The household loan delinquency rate (0.19%) increased by 0.01 p from the end of the previous month (0.17%), and the mortgage loan delinquency rate (0.11%) rose by 0.01 p from the end of the previous month (0.10%). The delinquency rate for household loans excluding mortgage loans (such as unsecured loans) was 0.37%, up 0.03 p from the end of the previous month (0.34%).
Deputy Prime Minister and Minister of Economy and Finance Choo Kyung-ho is presiding over the full meeting of the Public Institution Management Committee held at the Government Seoul Office in Jongno-gu, Seoul, on the 23rd. Photo by Kim Hyun-min kimhyun81@
The government has expressed serious concerns about household debt and urged caution regarding interest rate hikes. On the 25th, Deputy Prime Minister and Minister of Economy and Finance Choo Kyung-ho stated on KBS's 'Sunday Diagnosis' that "there are voices calling for interest rate hikes to control inflation and stabilize the exchange rate, but there are also concerns about the increasing burden on the economy and borrowers," adding, "There is a serious dilemma in how to balance these two issues."

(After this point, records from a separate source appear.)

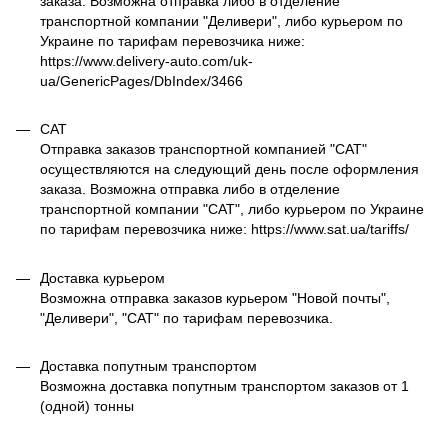
заказа. Возможна отправка либо в отделение
транспортной компании "Деливери", либо курьером по
Украине по тарифам перевозчика ниже:
https://www.delivery-auto.com/uk-
ua/GenericPages/DbIndex/3466
САТ
Отправка заказов транспортной компанией "САТ"
осуществляются на следующий день после оформления
заказа. Возможна отправка либо в отделение
транспортной компании "САТ", либо курьером по Украине
по тарифам перевозчика ниже: https://www.sat.ua/tariffs/
Доставка курьером
Возможна отправка заказов курьером "Новой почты",
"Деливери", "САТ" по тарифам перевозчика.
Доставка попутным транспортом
Возможна доставка попутным транспортом заказов от 1
(одной) тонны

He continued, "If the interest rate gap with the U.S. widens too much, it could cause instability in the foreign exchange and financial markets. However, aggressively following the U.S. would worsen domestic economic issues and household debt problems, causing many borrowers to struggle with interest burdens. South Korea's household debt is among the highest in the world, and the rate of debt increase is six times that of the Organisation for Economic Co-operation and Development (OECD)," he pointed out.
However, he emphasized that the speed and level of interest rate hikes are the central bank's exclusive authority. He said, "The speed and level of interest rate hikes are the central bank's exclusive prerogative, and I believe they will carefully solve the complex equation involving exchange rates, domestic and foreign interest rate differentials, household debt, and the economy."